You can't do this, because your ajax request go to another request, and your current php file can't get it.
yourFile.php -> Ajax Request -> yourFile.php
| |
| |-- here your $_POST['todID'] has the value, but it's other thread
|-- here your $_POST['toID'] is empty
UPDATE 1: You can use success callback to show results or do any.

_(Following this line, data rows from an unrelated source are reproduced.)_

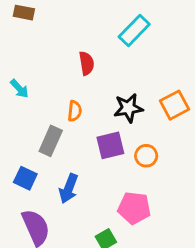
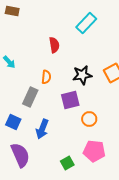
orange circle: (146, 156) -> (89, 119), moved
pink pentagon: (134, 208) -> (94, 151), moved

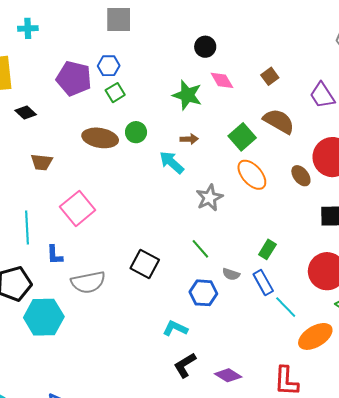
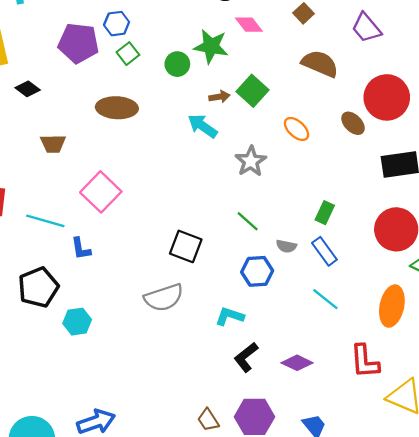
green circle: (136, 132) -> (177, 64), moved
green square: (242, 137) -> (252, 91), moved
orange ellipse: (252, 175) -> (297, 129), size x0.7
cyan line: (27, 227) -> (45, 221), turned -64
gray semicircle: (88, 282) -> (164, 298), moved
cyan line: (286, 307) -> (325, 299), moved
cyan hexagon: (44, 317) -> (77, 322), size x0.6
orange ellipse: (315, 336) -> (392, 306), turned -40

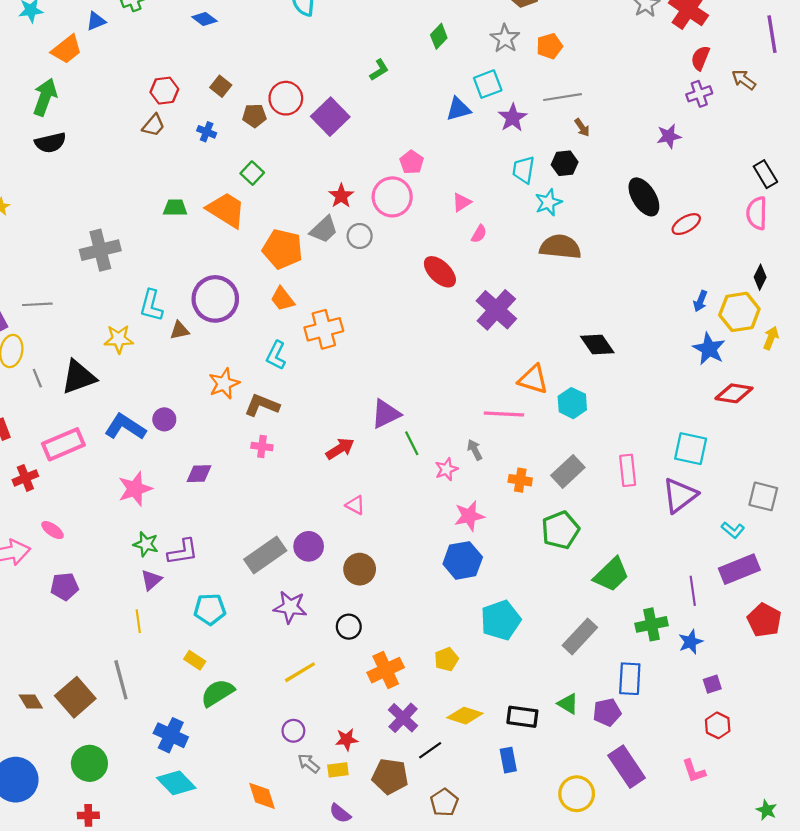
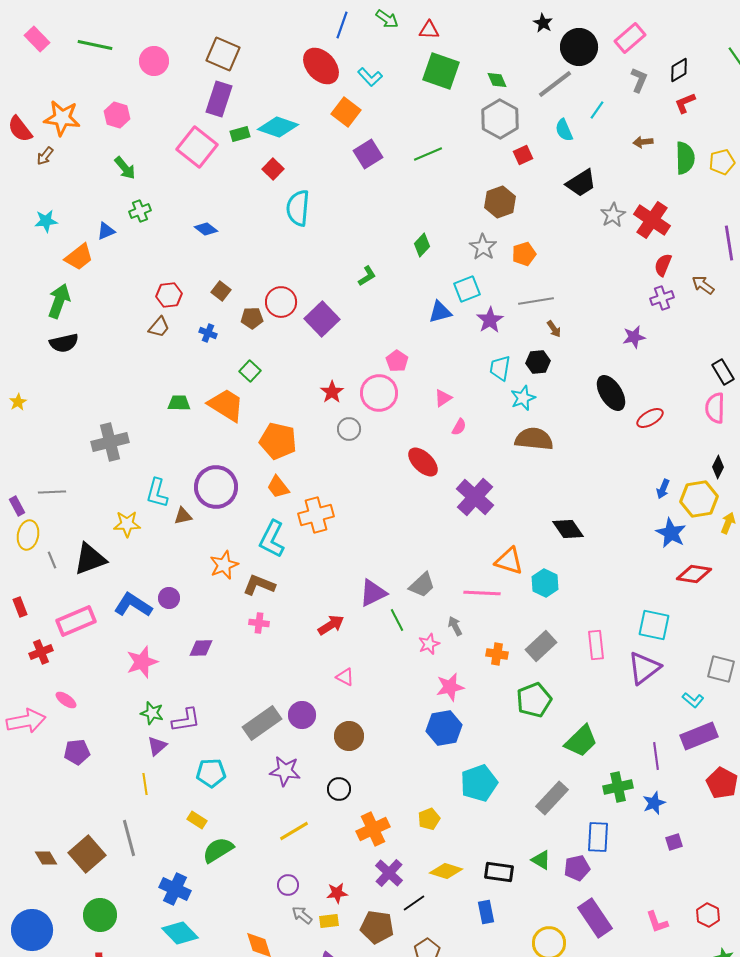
gray trapezoid: (324, 229) -> (422, 585), moved
cyan L-shape: (276, 355) -> (272, 539), size x1.4
red hexagon: (718, 725) -> (708, 915), moved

success: function( data ) {
alert( data ); //<--- this have the result of your ajax request
javaScriptVar = data;
}
UPDATE 2: If you need send email in the same file that shows the form, you need put at head:
<?php
if(isset($_POST['toID'])) {
sendmail($_POST['toID'], "subject", "body");
}
?>
According to your code you are passing a userid to ajax request and getting another userID, Do one thing to achieve that:
<input type="hidden" name="userid" id="userid" value="<?php echo $userid; ?>">
<a href="#" onclick="sendEmail()" > Send Mail </a>
and in you js code:
function sendEmail(){
var sendID = $('#userid');
$(document).ready(function(){
$.ajax({
type: "POST",
url: "ajax.php",
data: { toID: sendID },
dataType: 'json',
cache: false,
success: function( toID ){
//alert( toID );
// update the userID
sendID(toID);
}
});
});
}